If a synth outputs sound constantly, chances are high that the VCA is open. Now in most cases the VCA is driven by an envelope generator. EGs need some sort of gate or trigger. The Poly-61 uses SSM2056 envelope generator ICs and they have a Gate input at pin 6. I checked the pins with a DVM and found ~1.3V at five of the six. Now 1.3V is given in the datasheet as the maximum required threshold voltage for the gate. So all these inputs where active. Looking at the schematics you will eventually find that the gate lines are directly connected to buffer IC outputs on KLM-509 via CN12. With CN12 being severely damaged by the battery acid and having barely any connectivity, the affected gate lines where floating. I assume that this causes the 2056 to pull the inputs high internally for some reason. I cleaned the pins of the board connector with a dremel brush and for the lack of replacement crimps came up with a temporary solution until I manage to source the right crimps.
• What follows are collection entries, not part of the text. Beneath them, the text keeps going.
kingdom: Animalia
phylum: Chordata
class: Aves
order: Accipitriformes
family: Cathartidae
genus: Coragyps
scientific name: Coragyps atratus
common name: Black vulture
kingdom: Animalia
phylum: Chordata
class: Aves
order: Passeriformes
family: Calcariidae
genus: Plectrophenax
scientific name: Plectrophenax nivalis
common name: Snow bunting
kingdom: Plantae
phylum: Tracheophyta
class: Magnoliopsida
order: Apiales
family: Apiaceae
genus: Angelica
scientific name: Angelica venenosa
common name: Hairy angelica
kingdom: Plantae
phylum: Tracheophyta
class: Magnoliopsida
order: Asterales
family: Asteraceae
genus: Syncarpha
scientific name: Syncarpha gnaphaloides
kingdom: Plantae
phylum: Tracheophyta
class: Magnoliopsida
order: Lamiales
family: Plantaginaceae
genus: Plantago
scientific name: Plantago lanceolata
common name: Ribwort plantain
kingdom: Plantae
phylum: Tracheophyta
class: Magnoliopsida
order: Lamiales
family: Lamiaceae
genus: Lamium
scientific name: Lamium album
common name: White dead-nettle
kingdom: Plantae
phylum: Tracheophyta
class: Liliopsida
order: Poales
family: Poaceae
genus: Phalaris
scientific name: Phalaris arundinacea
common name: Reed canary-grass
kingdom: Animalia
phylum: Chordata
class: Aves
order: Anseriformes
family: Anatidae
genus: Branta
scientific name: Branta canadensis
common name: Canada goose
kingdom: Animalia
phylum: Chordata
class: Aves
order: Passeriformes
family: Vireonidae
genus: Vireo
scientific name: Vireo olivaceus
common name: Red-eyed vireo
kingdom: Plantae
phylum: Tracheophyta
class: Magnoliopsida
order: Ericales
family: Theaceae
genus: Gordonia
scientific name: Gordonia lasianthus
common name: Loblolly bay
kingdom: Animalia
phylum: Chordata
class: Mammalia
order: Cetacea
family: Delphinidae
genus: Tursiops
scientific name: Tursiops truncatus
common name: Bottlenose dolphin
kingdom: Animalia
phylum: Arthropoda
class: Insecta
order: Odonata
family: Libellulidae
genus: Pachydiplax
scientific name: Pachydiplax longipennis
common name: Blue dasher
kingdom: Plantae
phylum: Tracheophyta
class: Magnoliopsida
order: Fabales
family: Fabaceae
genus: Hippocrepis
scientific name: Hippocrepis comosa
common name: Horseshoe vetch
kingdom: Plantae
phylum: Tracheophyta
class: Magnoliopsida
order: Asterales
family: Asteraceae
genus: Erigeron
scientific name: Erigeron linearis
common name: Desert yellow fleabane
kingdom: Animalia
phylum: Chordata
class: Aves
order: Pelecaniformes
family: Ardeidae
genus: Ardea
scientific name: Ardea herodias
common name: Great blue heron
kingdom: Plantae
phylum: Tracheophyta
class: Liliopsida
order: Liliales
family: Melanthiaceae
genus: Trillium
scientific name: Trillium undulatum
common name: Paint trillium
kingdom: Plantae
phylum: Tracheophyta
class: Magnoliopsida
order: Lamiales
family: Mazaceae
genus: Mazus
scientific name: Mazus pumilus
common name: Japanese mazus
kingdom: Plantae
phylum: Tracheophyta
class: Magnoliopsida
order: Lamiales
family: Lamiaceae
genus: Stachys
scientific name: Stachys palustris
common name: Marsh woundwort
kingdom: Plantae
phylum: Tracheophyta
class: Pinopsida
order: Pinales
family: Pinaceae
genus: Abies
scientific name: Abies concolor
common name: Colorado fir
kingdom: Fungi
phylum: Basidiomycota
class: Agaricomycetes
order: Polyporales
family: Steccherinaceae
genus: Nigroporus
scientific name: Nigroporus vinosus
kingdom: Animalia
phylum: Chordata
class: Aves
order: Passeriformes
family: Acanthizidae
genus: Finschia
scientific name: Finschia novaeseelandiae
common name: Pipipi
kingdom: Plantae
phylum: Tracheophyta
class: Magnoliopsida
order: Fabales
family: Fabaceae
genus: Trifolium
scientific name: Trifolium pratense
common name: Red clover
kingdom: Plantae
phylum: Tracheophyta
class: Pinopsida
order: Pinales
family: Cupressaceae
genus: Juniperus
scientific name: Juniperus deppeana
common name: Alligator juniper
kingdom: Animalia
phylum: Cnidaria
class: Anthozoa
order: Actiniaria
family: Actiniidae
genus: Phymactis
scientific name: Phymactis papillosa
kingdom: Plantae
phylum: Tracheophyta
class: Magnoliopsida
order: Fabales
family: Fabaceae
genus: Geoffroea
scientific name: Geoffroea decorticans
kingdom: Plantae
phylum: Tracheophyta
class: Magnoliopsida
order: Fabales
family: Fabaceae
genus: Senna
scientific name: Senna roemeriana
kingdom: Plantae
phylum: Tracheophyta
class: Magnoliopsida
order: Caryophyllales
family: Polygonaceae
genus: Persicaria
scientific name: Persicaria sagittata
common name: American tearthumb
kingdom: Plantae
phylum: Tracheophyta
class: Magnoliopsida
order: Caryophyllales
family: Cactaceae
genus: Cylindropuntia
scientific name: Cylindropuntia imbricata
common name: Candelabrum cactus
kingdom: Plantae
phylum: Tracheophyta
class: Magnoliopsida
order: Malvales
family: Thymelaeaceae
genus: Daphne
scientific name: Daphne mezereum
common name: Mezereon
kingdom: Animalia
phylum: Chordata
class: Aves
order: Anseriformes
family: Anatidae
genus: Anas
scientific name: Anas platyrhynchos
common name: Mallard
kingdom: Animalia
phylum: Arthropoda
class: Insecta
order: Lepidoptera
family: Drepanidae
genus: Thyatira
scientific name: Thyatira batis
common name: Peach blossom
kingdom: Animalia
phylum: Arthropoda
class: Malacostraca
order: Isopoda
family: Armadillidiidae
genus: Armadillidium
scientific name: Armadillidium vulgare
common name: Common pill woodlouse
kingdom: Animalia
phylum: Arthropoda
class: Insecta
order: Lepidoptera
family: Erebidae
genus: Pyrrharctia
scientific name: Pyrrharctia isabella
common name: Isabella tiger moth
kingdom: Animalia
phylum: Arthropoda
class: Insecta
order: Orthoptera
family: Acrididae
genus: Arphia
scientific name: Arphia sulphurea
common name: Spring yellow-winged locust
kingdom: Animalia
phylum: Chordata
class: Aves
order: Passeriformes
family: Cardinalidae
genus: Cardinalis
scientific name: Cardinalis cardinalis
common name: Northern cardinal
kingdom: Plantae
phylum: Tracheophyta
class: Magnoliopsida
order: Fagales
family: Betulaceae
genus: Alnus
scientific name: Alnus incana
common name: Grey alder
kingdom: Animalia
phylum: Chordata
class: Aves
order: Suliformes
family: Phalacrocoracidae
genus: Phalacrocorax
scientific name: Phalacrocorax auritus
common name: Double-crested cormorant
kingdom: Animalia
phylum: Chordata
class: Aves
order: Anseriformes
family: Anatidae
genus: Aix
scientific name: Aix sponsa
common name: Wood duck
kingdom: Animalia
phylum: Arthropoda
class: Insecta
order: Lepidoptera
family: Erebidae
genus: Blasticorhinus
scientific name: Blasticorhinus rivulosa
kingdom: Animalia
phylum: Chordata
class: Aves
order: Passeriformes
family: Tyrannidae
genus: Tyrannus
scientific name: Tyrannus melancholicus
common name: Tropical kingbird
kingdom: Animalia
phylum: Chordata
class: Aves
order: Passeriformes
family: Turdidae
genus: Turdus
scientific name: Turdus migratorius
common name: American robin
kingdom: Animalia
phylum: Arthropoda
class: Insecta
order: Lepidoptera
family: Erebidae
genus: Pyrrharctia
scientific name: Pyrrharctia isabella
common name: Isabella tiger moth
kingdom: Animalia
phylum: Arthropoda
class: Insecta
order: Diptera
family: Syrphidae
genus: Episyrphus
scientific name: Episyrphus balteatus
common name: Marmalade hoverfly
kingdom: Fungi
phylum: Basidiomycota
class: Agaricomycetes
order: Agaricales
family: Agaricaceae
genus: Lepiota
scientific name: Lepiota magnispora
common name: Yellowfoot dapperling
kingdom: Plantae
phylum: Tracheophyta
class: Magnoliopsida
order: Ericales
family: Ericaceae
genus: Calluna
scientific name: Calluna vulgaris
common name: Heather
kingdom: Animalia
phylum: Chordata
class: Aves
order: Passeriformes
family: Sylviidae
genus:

KLM-509A CN12 custom crimping

DCO2 missing

DCO2 for the six voices are provided by IC5  and IC14 on KLM-509. DCO2 was missing on voices 4-6. This meant that one of the chips was doing its job and the other one wasn´t. It turned out that a trace between IC11 and IC14 was cracked, leaving the CS line non-functional.

Number 6 switch

This was in fact an easy fix, because it was also only a cracked trace on KLM-509, but it was the hardest to find out because of the barely readable schematics. In the end I was lucky that I didn´t depend on it more.


That was about it. One Poly-61 back to life. All that was left where the typical restauration tasks like cleaning pots and key contacts and cosmetics.